More than half of respondents (51%) are not convinced that fatigue is a serious health concern and 35% aren't aware that fatigue can be linked to an underlying condition.

Yet, 88% identified having symptoms of fatigue regularly. The most common fatigue symptoms Americans experience are having very low energy (38%), trouble sleeping (37%), low motivation (33%), tired eyes (32%) and muscle pain/weakness (32%).

Respondents may even be overlooking some of the lesser-recognized symptoms of fatigue they're experiencing, like poor memory (27%) and nervousness/anxiety (22%).

However, when they do have these feelings of tiredness, only 5% say they speak to a doctor about it. When it comes to fatigue, 66% say they have never spoken with a doctor about experiencing symptoms.

Knowledge may be key for respondents to understand more about their bodies. In fact, nearly a fifth of Americans are not sure if they suffer from fatigue (17%).

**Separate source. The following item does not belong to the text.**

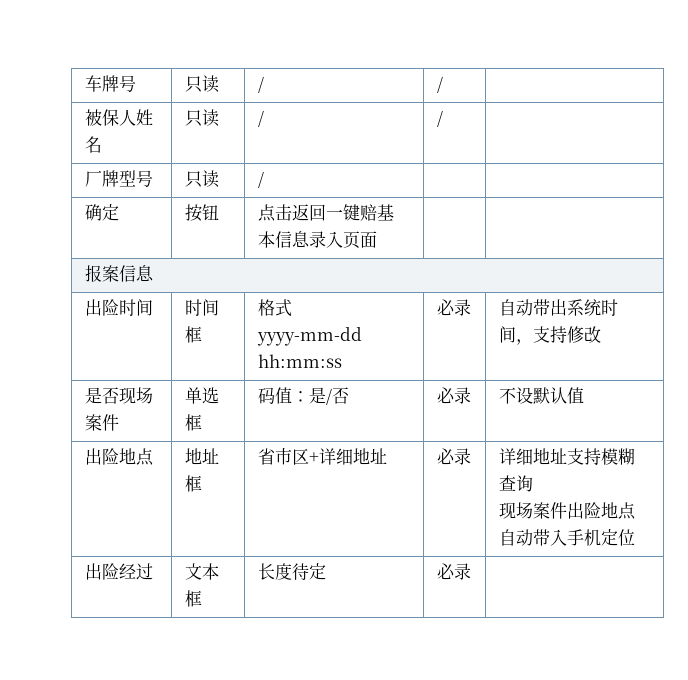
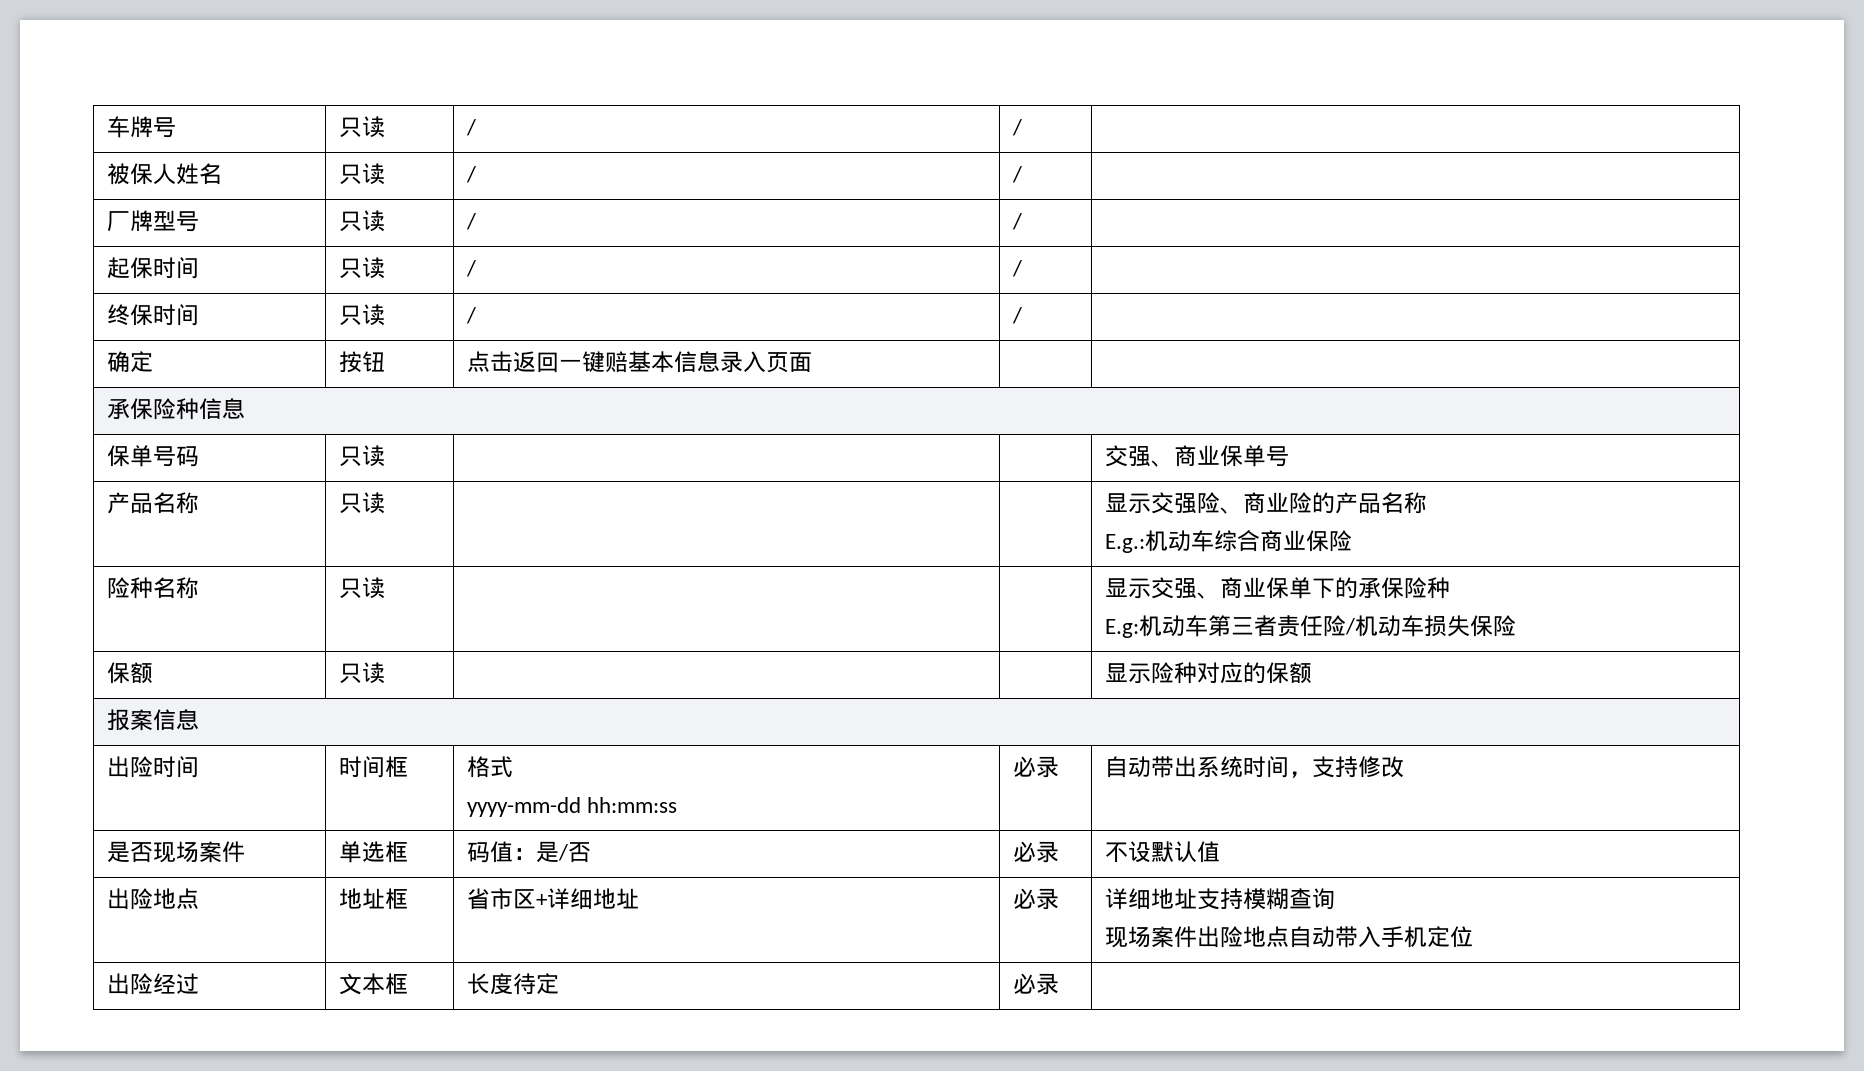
(264, 179) none -> [1011,213,1022,230] [106,257,199,279] [338,257,385,279] [465,260,476,277] [1011,260,1022,277] [106,304,199,326] [338,304,385,326] [465,307,476,324] [1011,307,1022,324] / | // 起保时间 | 只读 | / | / | // 终保时间 | 只读 | / | /
(377, 239) none -> [106,398,245,420] [106,445,199,467] [338,445,385,467] [1104,445,1289,467] [106,492,199,514] [338,492,385,514] [1104,492,1427,514] [1104,530,1352,553] [106,577,199,599] [338,577,385,599] [1104,577,1450,599] [1104,615,1516,638] [106,662,153,684] [338,662,385,684] [1104,662,1312,684] // 承保险种信息 // 保单号码 | 只读 | | | 交强、商业保单号 // 产品名称 | 只读 | | | 显示交强险、商业险的产品名称 // E.g.:机动车综合商业保险 // 险种名称 | 只读 | | | 显示交强、商业保单下的承保险种 // E.g:机动车第三者责任险/机动车损失保险 // 保额 | 只读 | | | 显示险种对应的保额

“If sleep-related issues or feelings of extreme tiredness begin to interfere with your quality of life, it's important to consult a doctor. Before diagnosis, more than one-third of chronic disease sufferers noted they experienced extreme tiredness without realizing it was a symptom of their underlying condition,” notes Dr. Williams.“A doctor's evaluation can help identify the root cause of any symptoms and develop an effective treatment plan.”

Survey methodology:

This random double-opt-in survey of 2,000 Americans, half of whom have a chronic disease was commissioned by MD Live between May 7 and May 13, 2024. It was conducted by market research company Talker Research , whose team members are members of the Market Research Society (MRS ) and the European Society for Opinion and Marketing Research (ESOMAR ).